WHAT TO WORK ON
Take every record and write it out again exactly, with no images included.

(Entries taken from a collection)
--- --- ---

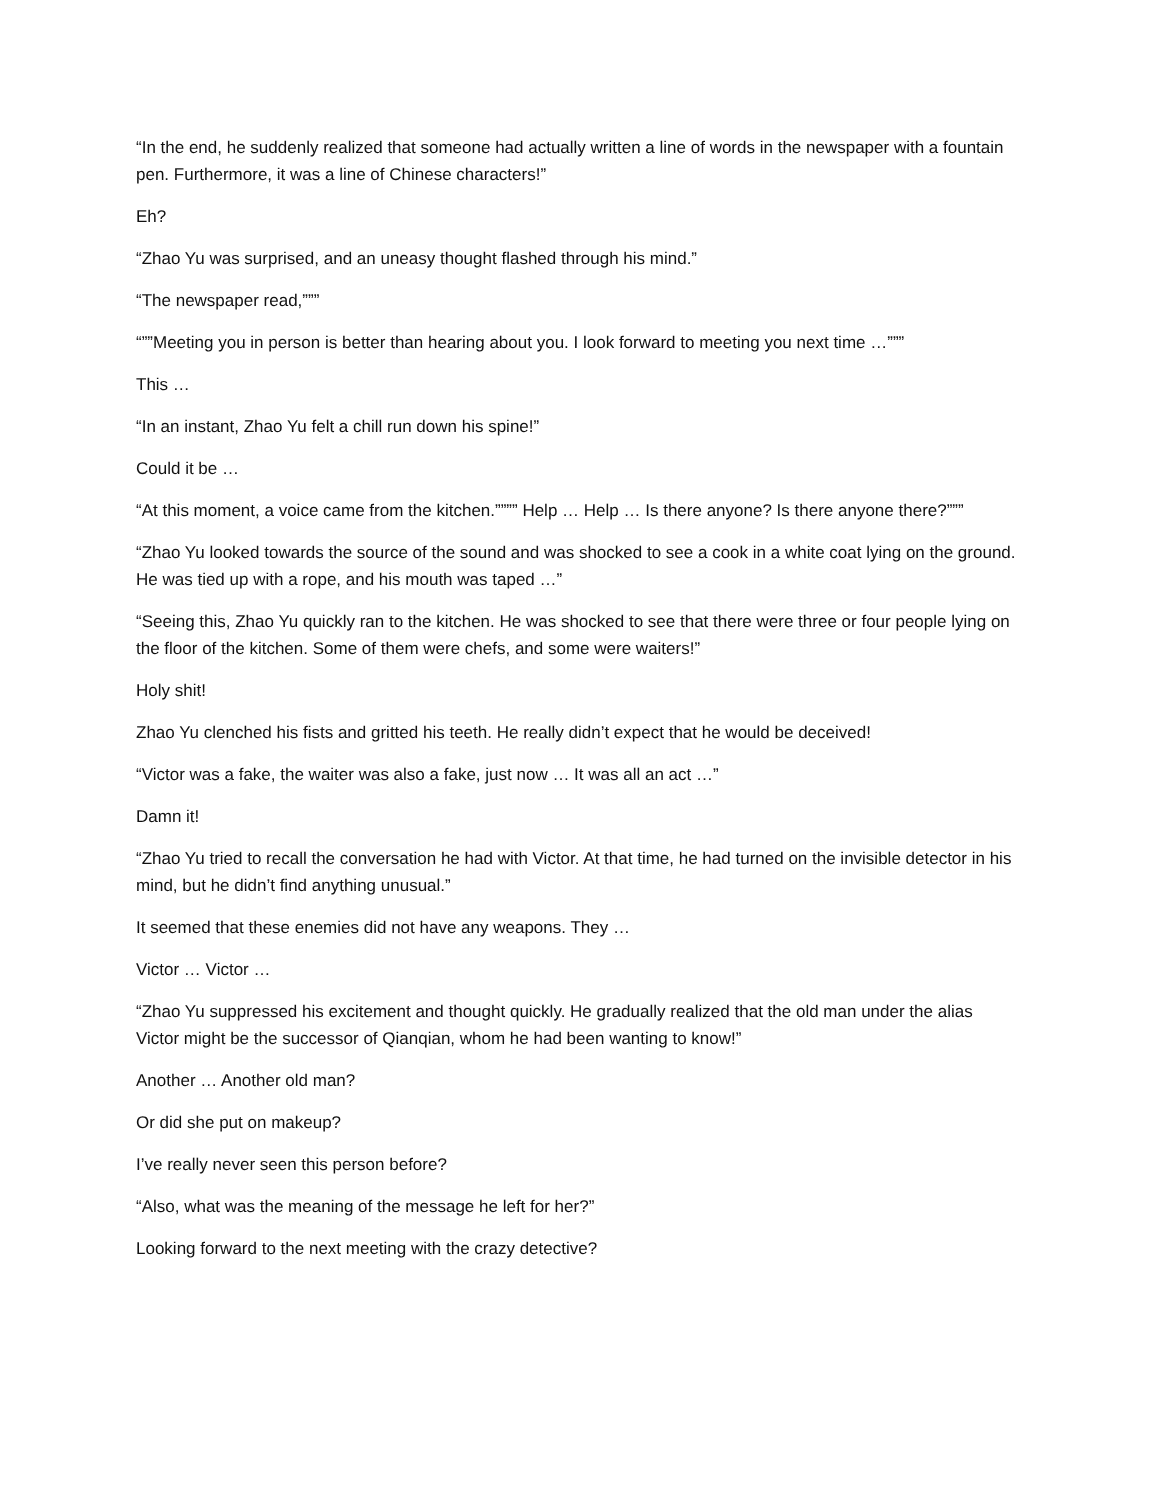“In the end, he suddenly realized that someone had actually written a line of words in the newspaper with a fountain pen. Furthermore, it was a line of Chinese characters!”
Eh?
“Zhao Yu was surprised, and an uneasy thought flashed through his mind.”
“The newspaper read,”””
“””Meeting you in person is better than hearing about you. I look forward to meeting you next time …”””
This …
“In an instant, Zhao Yu felt a chill run down his spine!”
Could it be …
“At this moment, a voice came from the kitchen.”””” Help … Help … Is there anyone? Is there anyone there?”””
“Zhao Yu looked towards the source of the sound and was shocked to see a cook in a white coat lying on the ground. He was tied up with a rope, and his mouth was taped …”
“Seeing this, Zhao Yu quickly ran to the kitchen. He was shocked to see that there were three or four people lying on the floor of the kitchen. Some of them were chefs, and some were waiters!”
Holy shit!
Zhao Yu clenched his fists and gritted his teeth. He really didn’t expect that he would be deceived!
“Victor was a fake, the waiter was also a fake, just now … It was all an act …”
Damn it!
“Zhao Yu tried to recall the conversation he had with Victor. At that time, he had turned on the invisible detector in his mind, but he didn’t find anything unusual.”
It seemed that these enemies did not have any weapons. They …
Victor … Victor …
“Zhao Yu suppressed his excitement and thought quickly. He gradually realized that the old man under the alias Victor might be the successor of Qianqian, whom he had been wanting to know!”
Another … Another old man?
Or did she put on makeup?
I’ve really never seen this person before?
“Also, what was the meaning of the message he left for her?”
Looking forward to the next meeting with the crazy detective?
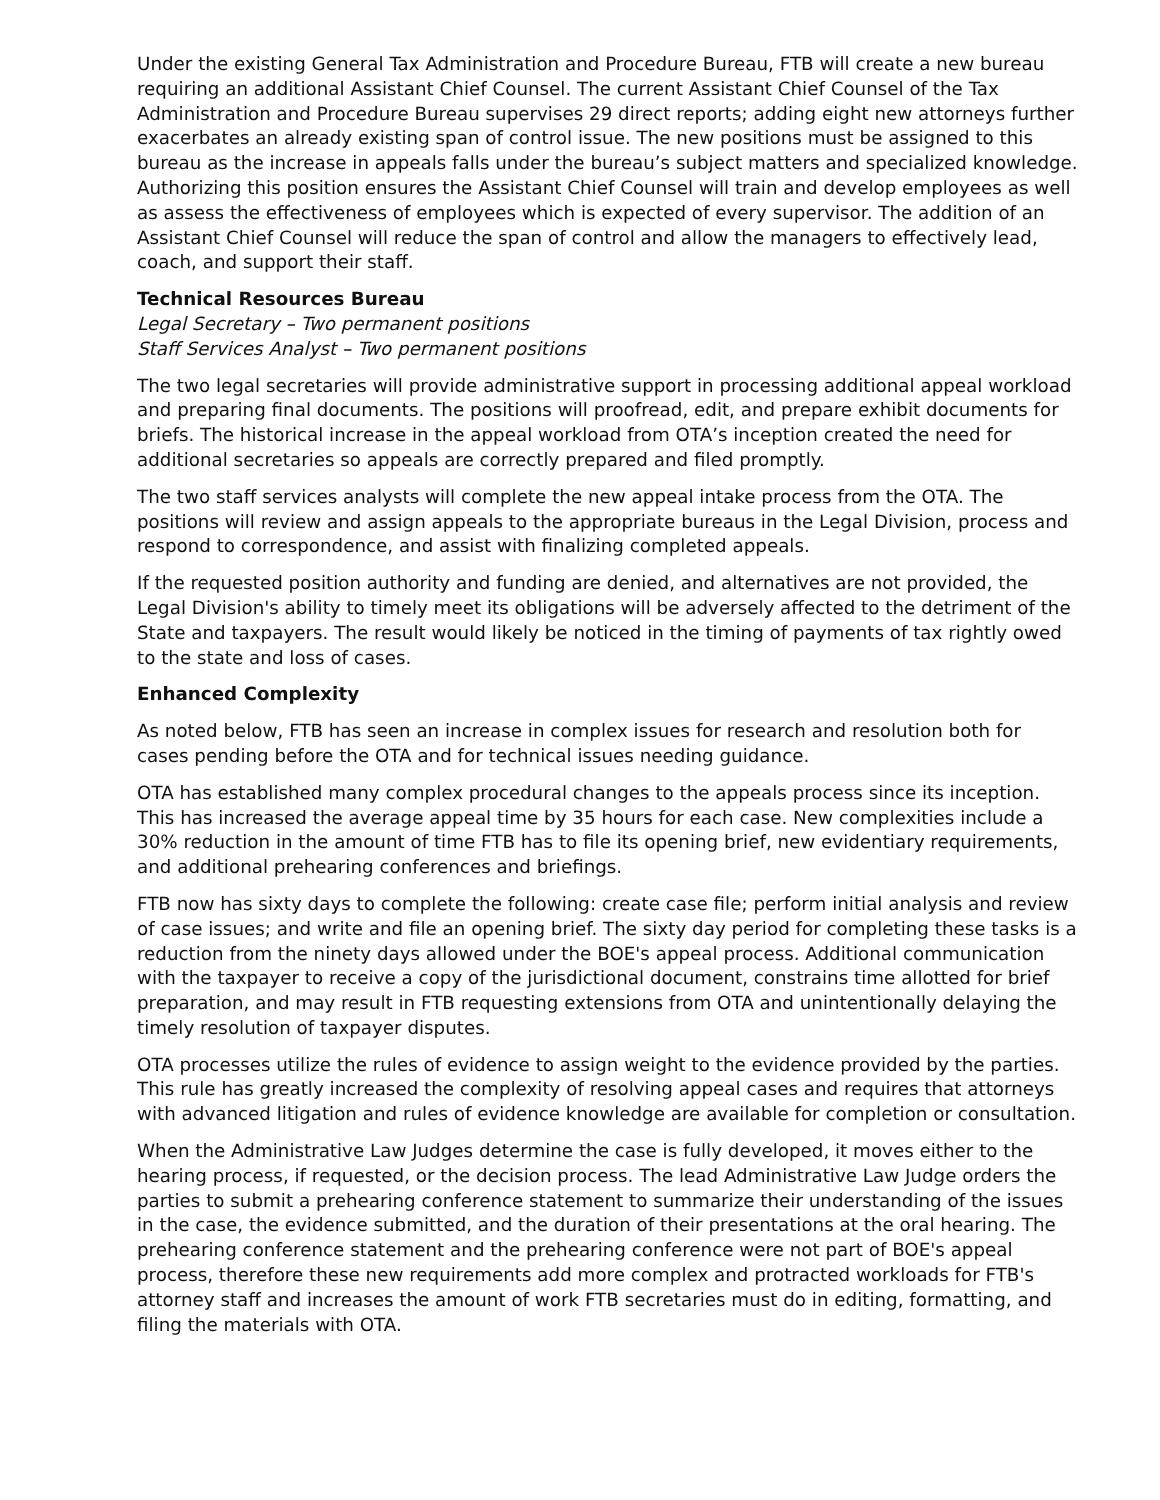Under the existing General Tax Administration and Procedure Bureau, FTB will create a new bureau requiring an additional Assistant Chief Counsel. The current Assistant Chief Counsel of the Tax Administration and Procedure Bureau supervises 29 direct reports; adding eight new attorneys further exacerbates an already existing span of control issue. The new positions must be assigned to this bureau as the increase in appeals falls under the bureau’s subject matters and specialized knowledge. Authorizing this position ensures the Assistant Chief Counsel will train and develop employees as well as assess the effectiveness of employees which is expected of every supervisor. The addition of an Assistant Chief Counsel will reduce the span of control and allow the managers to effectively lead, coach, and support their staff.
Technical Resources Bureau
Legal Secretary – Two permanent positions
Staff Services Analyst – Two permanent positions
The two legal secretaries will provide administrative support in processing additional appeal workload and preparing final documents. The positions will proofread, edit, and prepare exhibit documents for briefs. The historical increase in the appeal workload from OTA’s inception created the need for additional secretaries so appeals are correctly prepared and filed promptly.
The two staff services analysts will complete the new appeal intake process from the OTA. The positions will review and assign appeals to the appropriate bureaus in the Legal Division, process and respond to correspondence, and assist with finalizing completed appeals.
If the requested position authority and funding are denied, and alternatives are not provided, the Legal Division's ability to timely meet its obligations will be adversely affected to the detriment of the State and taxpayers. The result would likely be noticed in the timing of payments of tax rightly owed to the state and loss of cases.
Enhanced Complexity
As noted below, FTB has seen an increase in complex issues for research and resolution both for cases pending before the OTA and for technical issues needing guidance.
OTA has established many complex procedural changes to the appeals process since its inception. This has increased the average appeal time by 35 hours for each case. New complexities include a 30% reduction in the amount of time FTB has to file its opening brief, new evidentiary requirements, and additional prehearing conferences and briefings.
FTB now has sixty days to complete the following: create case file; perform initial analysis and review of case issues; and write and file an opening brief. The sixty day period for completing these tasks is a reduction from the ninety days allowed under the BOE's appeal process. Additional communication with the taxpayer to receive a copy of the jurisdictional document, constrains time allotted for brief preparation, and may result in FTB requesting extensions from OTA and unintentionally delaying the timely resolution of taxpayer disputes.
OTA processes utilize the rules of evidence to assign weight to the evidence provided by the parties. This rule has greatly increased the complexity of resolving appeal cases and requires that attorneys with advanced litigation and rules of evidence knowledge are available for completion or consultation.
When the Administrative Law Judges determine the case is fully developed, it moves either to the hearing process, if requested, or the decision process. The lead Administrative Law Judge orders the parties to submit a prehearing conference statement to summarize their understanding of the issues in the case, the evidence submitted, and the duration of their presentations at the oral hearing. The prehearing conference statement and the prehearing conference were not part of BOE's appeal process, therefore these new requirements add more complex and protracted workloads for FTB's attorney staff and increases the amount of work FTB secretaries must do in editing, formatting, and filing the materials with OTA.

--- --- ---

OUTPUT FOR THIS TASK
“In the end, he suddenly realized that someone had actually written a line of words in the newspaper with a fountain pen. Furthermore, it was a line of Chinese characters!”
Eh?
“Zhao Yu was surprised, and an uneasy thought flashed through his mind.”
“The newspaper read,”””
“””Meeting you in person is better than hearing about you. I look forward to meeting you next time …”””
This …
“In an instant, Zhao Yu felt a chill run down his spine!”
Could it be …
“At this moment, a voice came from the kitchen.”””” Help … Help … Is there anyone? Is there anyone there?”””
“Zhao Yu looked towards the source of the sound and was shocked to see a cook in a white coat lying on the ground. He was tied up with a rope, and his mouth was taped …”
“Seeing this, Zhao Yu quickly ran to the kitchen. He was shocked to see that there were three or four people lying on the floor of the kitchen. Some of them were chefs, and some were waiters!”
Holy shit!
Zhao Yu clenched his fists and gritted his teeth. He really didn’t expect that he would be deceived!
“Victor was a fake, the waiter was also a fake, just now … It was all an act …”
Damn it!
“Zhao Yu tried to recall the conversation he had with Victor. At that time, he had turned on the invisible detector in his mind, but he didn’t find anything unusual.”
It seemed that these enemies did not have any weapons. They …
Victor … Victor …
“Zhao Yu suppressed his excitement and thought quickly. He gradually realized that the old man under the alias Victor might be the successor of Qianqian, whom he had been wanting to know!”
Another … Another old man?
Or did she put on makeup?
I’ve really never seen this person before?
“Also, what was the meaning of the message he left for her?”
Looking forward to the next meeting with the crazy detective?
Under the existing General Tax Administration and Procedure Bureau, FTB will create a new bureau requiring an additional Assistant Chief Counsel. The current Assistant Chief Counsel of the Tax Administration and Procedure Bureau supervises 29 direct reports; adding eight new attorneys further exacerbates an already existing span of control issue. The new positions must be assigned to this bureau as the increase in appeals falls under the bureau’s subject matters and specialized knowledge. Authorizing this position ensures the Assistant Chief Counsel will train and develop employees as well as assess the effectiveness of employees which is expected of every supervisor. The addition of an Assistant Chief Counsel will reduce the span of control and allow the managers to effectively lead, coach, and support their staff.
Technical Resources Bureau
Legal Secretary – Two permanent positions
Staff Services Analyst – Two permanent positions
The two legal secretaries will provide administrative support in processing additional appeal workload and preparing final documents. The positions will proofread, edit, and prepare exhibit documents for briefs. The historical increase in the appeal workload from OTA’s inception created the need for additional secretaries so appeals are correctly prepared and filed promptly.
The two staff services analysts will complete the new appeal intake process from the OTA. The positions will review and assign appeals to the appropriate bureaus in the Legal Division, process and respond to correspondence, and assist with finalizing completed appeals.
If the requested position authority and funding are denied, and alternatives are not provided, the Legal Division's ability to timely meet its obligations will be adversely affected to the detriment of the State and taxpayers. The result would likely be noticed in the timing of payments of tax rightly owed to the state and loss of cases.
Enhanced Complexity
As noted below, FTB has seen an increase in complex issues for research and resolution both for cases pending before the OTA and for technical issues needing guidance.
OTA has established many complex procedural changes to the appeals process since its inception. This has increased the average appeal time by 35 hours for each case. New complexities include a 30% reduction in the amount of time FTB has to file its opening brief, new evidentiary requirements, and additional prehearing conferences and briefings.
FTB now has sixty days to complete the following: create case file; perform initial analysis and review of case issues; and write and file an opening brief. The sixty day period for completing these tasks is a reduction from the ninety days allowed under the BOE's appeal process. Additional communication with the taxpayer to receive a copy of the jurisdictional document, constrains time allotted for brief preparation, and may result in FTB requesting extensions from OTA and unintentionally delaying the timely resolution of taxpayer disputes.
OTA processes utilize the rules of evidence to assign weight to the evidence provided by the parties. This rule has greatly increased the complexity of resolving appeal cases and requires that attorneys with advanced litigation and rules of evidence knowledge are available for completion or consultation.
When the Administrative Law Judges determine the case is fully developed, it moves either to the hearing process, if requested, or the decision process. The lead Administrative Law Judge orders the parties to submit a prehearing conference statement to summarize their understanding of the issues in the case, the evidence submitted, and the duration of their presentations at the oral hearing. The prehearing conference statement and the prehearing conference were not part of BOE's appeal process, therefore these new requirements add more complex and protracted workloads for FTB's attorney staff and increases the amount of work FTB secretaries must do in editing, formatting, and filing the materials with OTA.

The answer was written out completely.